Antibody immobilization to phospholipid polymer layer on gold substrate of quartz crystal microbalance immunosensor

Abstract

To modify gold electrode for immunosensor to construct an artificial cell membrane structure, water-soluble amphiphilic phospholipid polymer, poly[2-methacryloyloxyehtyl phosphorylcholine-co-n-butyl methacrylate-co-p-nitrophenyloxycarbonyl poly(ethylene glycol) methacrylate (PMBN)] was applied.
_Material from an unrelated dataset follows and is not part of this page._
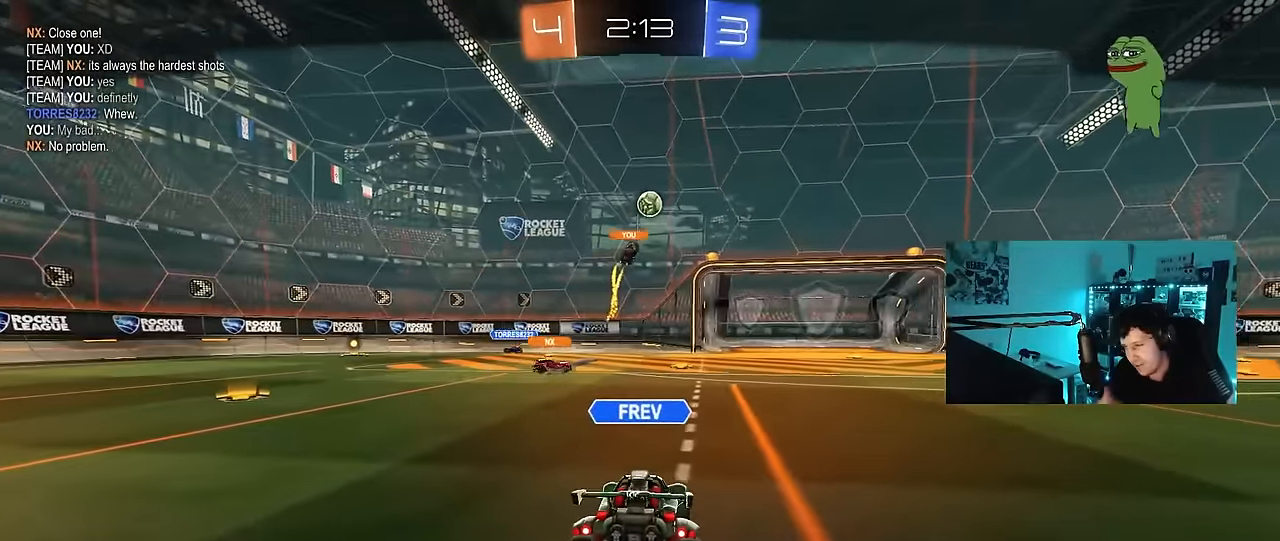
{"keys": [], "mouse": ["right"], "mouse_move": "still", "events": [[317, "mouse_right", "down"], [450, "mouse_right", "up"], [500, "mouse_right", "down"]]}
The polymer had active ester groups for immobilization of biomolecules and it was converted partially to thiol groups for binding to gold substrates. The partially thiolated PMBN was adsorbed on a gold electrode of quartz crystal microbalance (QCM). Surface characterization of adsorbed PMBN layers was thoroughly investigated with reflectance anisotropy spectroscopy, ellipsometry spectroscopy, dynamic contact angle and X-ray photoelectron spectroscopy measurements. Among several PMBN, having different degree of thiolation, it was concluded that 21.5% thiolated PMBN layer had the most well-ordered phosphorylcholine groups in its outer surface. The proteins adsorption test revealed that the phosphorylcholine group on the outer side of PMBN layers, which was substituted their active ester groups by glycine, showed suppress the non-specific adsorption of proteins, such as bovine serum albumin and γ-globulin. Also, through antigen–antibody binding evaluation, the anti-C-reactive protein antibody immobilized on the PMBN surface worked well and it was confirmed that denaturation of the antibody on the PMBN layers was hardly occurred in spite of 60 days storage at 4°C. The antibody conjugated phospholipid polymer layer with well-ordered phosphorylcholine group could be outstanding functional membrane for biomedical diagnostic devices without non-specific binding and reduction of immunologic activity of immobilized antibody.